Ему приснился сон, в котором он видел себя привязанным к кровати в охваченном огнем шатре; воины его армии проходили мимо и никак не откликались на его призывы о помощи, как будто не слышали их. Наконец ему удалось разорвать путы, но вокруг него бушевало такое пламя, что он не знал, куда бежать. Он проснулся, объятый страхом, и позвал меня.

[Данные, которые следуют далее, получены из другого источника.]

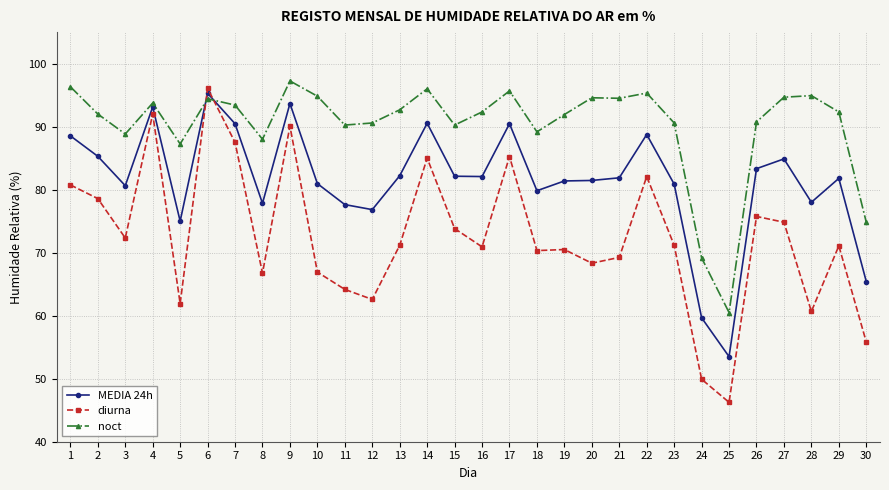

The value of noct at 4 is 135.3. True or false?

False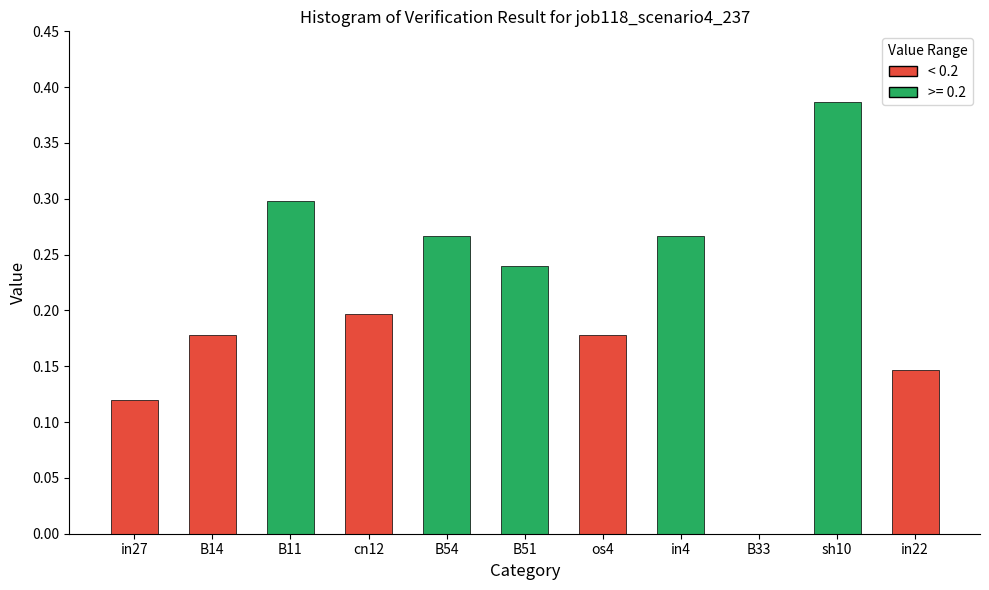

Which has a higher value, B11 or in4?

B11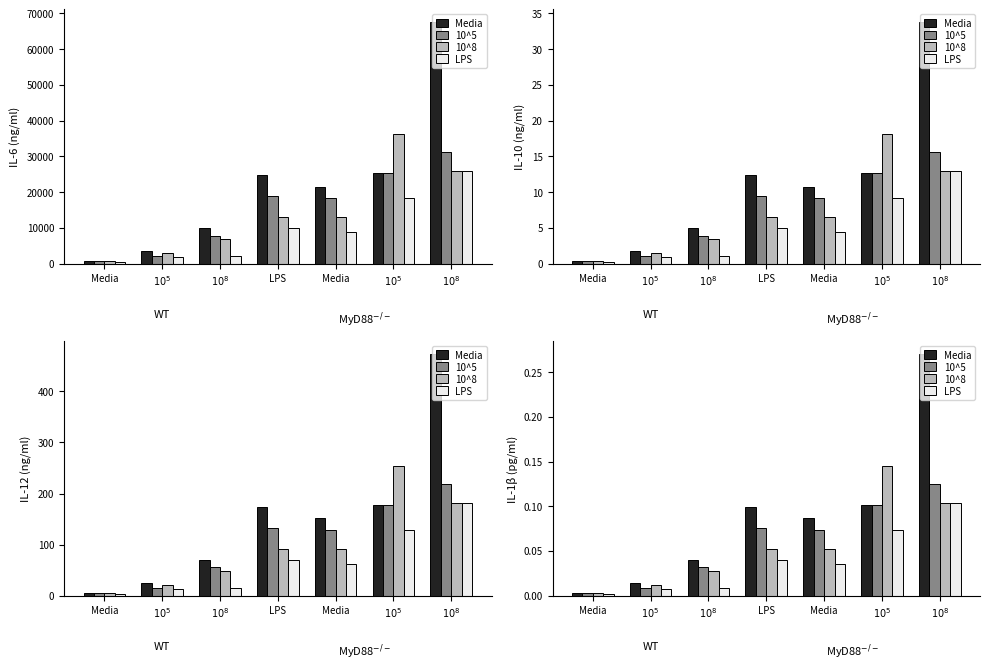

The 10^5 series shows 0.1 at $10^8$. True or false?

True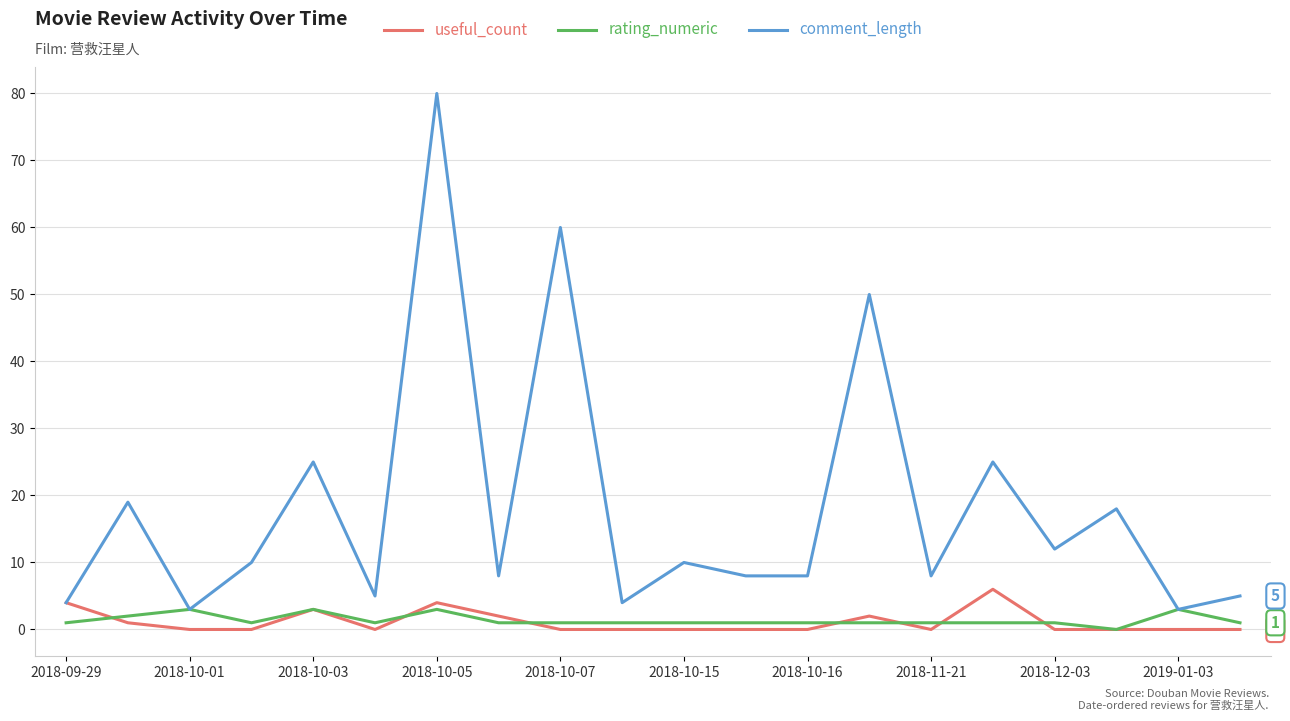

Which series has the largest range (max minus min)?

comment_length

После трех дней поста я дал ему толкование его сна: огонь – это заговоры против него в Риме, раздуваемые и поощряемые Октавием Цезарем; то, что он был в шатре, раскрывает, во–первых, его положение (он не имеет постоянного и надежного места в римском мире) и, во–вторых, его природу (воина); путы, связывающие его, указывают на то, что своим бездействием он пошел против собственной природы и позволил себе растерять свою силу и потому не способен противостоять плетущимся против него интригам и превратностям судьбы; то, что солдаты не слышали его призывов, говорит о том, что, изменив себе, он утерял власть над своими людьми и что он, строго говоря, человек дела, а не болтун, и люди склоняются перед его поступками, а не словами.

Он погружен в размышления и пристально смотрит на карты. Я храню молчание, но полагаю, он опять подумывает о походе на парфян. Для этого, как ему станет известно, он нуждается в вашей помощи. Осторожно дайте понять, что она будет ему предоставлена. Таким образом, вы снова вовлечете его в наше дело, к вящей славе Египта.